A DIALÉTICA DO NASCIMENTO NO BRASIL
A obstetrícia clássica brasileira pouco se preocupou, durante as últimas décadas, em saber se as mulheres estavam satisfeitas com a forma como eram cuidadas no momento do nascimento de seus filhos, em especial aquelas que viviam partos naturais ou normais. Mãe saudável fisicamente e filho saudável ao final desse processo bastavam para que o sistema obstétrico acreditasse que seu papel estava cumprido com perfeição.
Hoje temos no Brasil um modelo clássico de cuidado ao nascimento que está sendo fortemente combatido, que poderíamos chamar de “modelo tese”. Esse modelo tem valores e metodologias de cuidado centrados no médico, na patologia, na doença e nas intervenções excessivas em todo o processo do nascimento, levando a um grande número de cesarianas banais e desnecessárias, partos normais violentos e pouca ou quase nenhuma autonomia feminina para escolher de que forma gostaria de viver esse momento. Uma consequência desse modelo são as quase sempre negativas experiências de parto normal por parte das mulheres e das famílias em nossa sociedade.

———

- Tarefa A: No texto sobre o nascimento no Brasil, que nome se poderia dar ao modelo clássico de cuidado ao nascimento?
- Tarefa B: Transcreva do texto sobre o nascimento no Brasil o trecho que vai de "A DIALÉTICA DO" até "cumprido com perfeição.".
- Tarefa C: Dê continuidade ao texto sobre a dialética do nascimento no Brasil, começando logo após a última frase apresentada.
Os itens que vêm a seguir não são necessários para esta atividade.

———

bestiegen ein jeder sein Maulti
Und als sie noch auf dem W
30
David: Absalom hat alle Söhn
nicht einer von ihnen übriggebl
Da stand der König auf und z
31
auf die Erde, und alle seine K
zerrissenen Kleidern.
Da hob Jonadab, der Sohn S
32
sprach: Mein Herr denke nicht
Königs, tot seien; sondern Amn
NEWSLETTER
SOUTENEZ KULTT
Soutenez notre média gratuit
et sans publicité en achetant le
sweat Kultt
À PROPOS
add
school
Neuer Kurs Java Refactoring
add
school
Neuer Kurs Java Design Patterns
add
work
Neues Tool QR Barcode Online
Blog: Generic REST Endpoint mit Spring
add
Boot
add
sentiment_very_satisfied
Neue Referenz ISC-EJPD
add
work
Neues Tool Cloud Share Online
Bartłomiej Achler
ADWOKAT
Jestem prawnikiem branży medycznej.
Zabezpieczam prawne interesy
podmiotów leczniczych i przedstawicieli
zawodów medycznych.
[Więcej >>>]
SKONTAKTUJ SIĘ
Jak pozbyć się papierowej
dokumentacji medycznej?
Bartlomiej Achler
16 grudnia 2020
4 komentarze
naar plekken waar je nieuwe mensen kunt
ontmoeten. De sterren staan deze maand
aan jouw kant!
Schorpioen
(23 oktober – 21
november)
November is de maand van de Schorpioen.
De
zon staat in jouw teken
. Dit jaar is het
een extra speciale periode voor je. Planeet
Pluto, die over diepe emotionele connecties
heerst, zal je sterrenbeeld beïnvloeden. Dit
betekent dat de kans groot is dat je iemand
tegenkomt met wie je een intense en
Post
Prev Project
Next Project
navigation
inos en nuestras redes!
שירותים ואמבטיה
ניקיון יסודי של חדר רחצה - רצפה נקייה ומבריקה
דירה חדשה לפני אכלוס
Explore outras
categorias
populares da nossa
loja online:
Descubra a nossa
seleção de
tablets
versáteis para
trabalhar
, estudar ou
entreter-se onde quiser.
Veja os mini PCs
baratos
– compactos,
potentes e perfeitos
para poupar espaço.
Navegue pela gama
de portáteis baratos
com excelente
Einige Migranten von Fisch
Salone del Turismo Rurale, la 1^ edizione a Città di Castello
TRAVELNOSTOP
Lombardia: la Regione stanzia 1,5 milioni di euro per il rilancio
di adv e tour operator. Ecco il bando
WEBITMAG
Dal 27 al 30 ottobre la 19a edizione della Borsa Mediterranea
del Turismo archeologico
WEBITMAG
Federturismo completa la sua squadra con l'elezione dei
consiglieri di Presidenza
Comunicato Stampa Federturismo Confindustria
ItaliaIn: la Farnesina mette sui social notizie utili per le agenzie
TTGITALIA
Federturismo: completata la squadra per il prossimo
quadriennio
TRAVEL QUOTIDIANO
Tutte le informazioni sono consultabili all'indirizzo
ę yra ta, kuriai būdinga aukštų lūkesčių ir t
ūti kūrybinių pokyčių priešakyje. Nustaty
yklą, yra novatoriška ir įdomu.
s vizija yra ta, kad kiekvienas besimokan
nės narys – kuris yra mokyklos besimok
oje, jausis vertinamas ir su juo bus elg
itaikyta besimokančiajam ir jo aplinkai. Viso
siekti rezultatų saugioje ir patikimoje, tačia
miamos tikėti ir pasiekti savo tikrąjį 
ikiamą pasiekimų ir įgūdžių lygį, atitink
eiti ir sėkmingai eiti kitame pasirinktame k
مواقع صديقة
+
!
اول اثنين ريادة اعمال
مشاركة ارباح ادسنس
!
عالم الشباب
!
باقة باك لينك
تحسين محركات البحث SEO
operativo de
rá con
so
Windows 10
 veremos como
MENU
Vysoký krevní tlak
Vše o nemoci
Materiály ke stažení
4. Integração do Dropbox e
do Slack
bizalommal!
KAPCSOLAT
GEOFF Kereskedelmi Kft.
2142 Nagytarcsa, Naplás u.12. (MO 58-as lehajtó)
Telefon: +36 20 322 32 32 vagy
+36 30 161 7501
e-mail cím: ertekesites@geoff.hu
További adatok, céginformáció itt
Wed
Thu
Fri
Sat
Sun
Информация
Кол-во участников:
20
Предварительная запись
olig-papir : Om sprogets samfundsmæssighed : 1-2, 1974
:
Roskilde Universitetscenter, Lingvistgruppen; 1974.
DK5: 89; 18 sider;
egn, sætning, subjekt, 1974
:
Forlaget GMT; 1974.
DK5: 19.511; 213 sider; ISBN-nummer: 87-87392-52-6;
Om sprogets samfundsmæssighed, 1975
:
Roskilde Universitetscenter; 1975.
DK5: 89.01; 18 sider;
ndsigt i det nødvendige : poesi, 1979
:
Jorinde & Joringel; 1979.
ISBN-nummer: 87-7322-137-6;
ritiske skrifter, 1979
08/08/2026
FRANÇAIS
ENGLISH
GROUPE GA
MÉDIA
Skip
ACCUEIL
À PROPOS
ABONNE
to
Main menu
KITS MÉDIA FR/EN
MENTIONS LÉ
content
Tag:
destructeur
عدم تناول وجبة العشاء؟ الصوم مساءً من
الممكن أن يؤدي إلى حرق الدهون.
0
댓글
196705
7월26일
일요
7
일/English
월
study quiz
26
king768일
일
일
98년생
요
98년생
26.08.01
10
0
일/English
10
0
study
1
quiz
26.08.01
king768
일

———

- Resultado do exercício A: Poderia ser chamado de “modelo tese”.

- Resultado do exercício B:
A DIALÉTICA DO NASCIMENTO NO BRASIL
A obstetrícia clássica brasileira pouco se preocupou, durante as últimas décadas, em saber se as mulheres estavam satisfeitas com a forma como eram cuidadas no momento do nascimento de seus filhos, em especial aquelas que viviam partos naturais ou normais. Mãe saudável fisicamente e filho saudável ao final desse processo bastavam para que o sistema obstétrico acreditasse que seu papel estava cumprido com perfeição.

- Resultado do exercício C:
Esse modelo centrado no médico, na patologia, na intervenção desnecessária e em altas taxas de cesarianas possui pouco mais de quatro décadas no Brasil. Ele é um reflexo da nossa sociedade. Hoje vivemos no mundo da tecnologia, da rapidez, do planejamento. Temos hoje uma geração que não sabe lidar com a dor e com as dificuldades do não planejado. Temos uma geração ansiosa e pouco resiliente, onde a espera pelo nascimento fisiológico é quase sempre angustiante e por vezes não respeitada pelos cuidadores de saúde, pelas mulheres e suas famílias.
Então criou-se uma antítese nesse movimento dialético, chamado modelo humanista. Começamos a questionar o modelo atual porque de fato ele possui muitos equívocos, principalmente no aspecto humano do cuidado, mas também nos aspectos éticos, científicos e de organização. Entretanto esse modelo também possui virtudes! Só que no pêndulo histórico, toda vez que questionamos um modelo anterior para criar um novo, temos a tendência de jogar fora o que era ruim, mas também acabamos jogando fora o que era bom. Não aproveitamos as virtudes!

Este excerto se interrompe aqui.